An exact reproduction of all entries is required.

─── Information ───

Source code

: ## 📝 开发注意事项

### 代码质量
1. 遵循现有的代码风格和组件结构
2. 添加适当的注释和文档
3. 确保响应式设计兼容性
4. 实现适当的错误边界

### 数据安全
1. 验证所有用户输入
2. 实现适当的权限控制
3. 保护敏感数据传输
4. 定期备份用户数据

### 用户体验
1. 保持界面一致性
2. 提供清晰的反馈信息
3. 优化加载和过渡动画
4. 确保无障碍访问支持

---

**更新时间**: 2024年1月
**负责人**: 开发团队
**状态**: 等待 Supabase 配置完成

───

◆ Answer section:
Source code

: ## 📝 开发注意事项

### 代码质量
1. 遵循现有的代码风格和组件结构
2. 添加适当的注释和文档
3. 确保响应式设计兼容性
4. 实现适当的错误边界

### 数据安全
1. 验证所有用户输入
2. 实现适当的权限控制
3. 保护敏感数据传输
4. 定期备份用户数据

### 用户体验
1. 保持界面一致性
2. 提供清晰的反馈信息
3. 优化加载和过渡动画
4. 确保无障碍访问支持

---

**更新时间**: 2024年1月
**负责人**: 开发团队
**状态**: 等待 Supabase 配置完成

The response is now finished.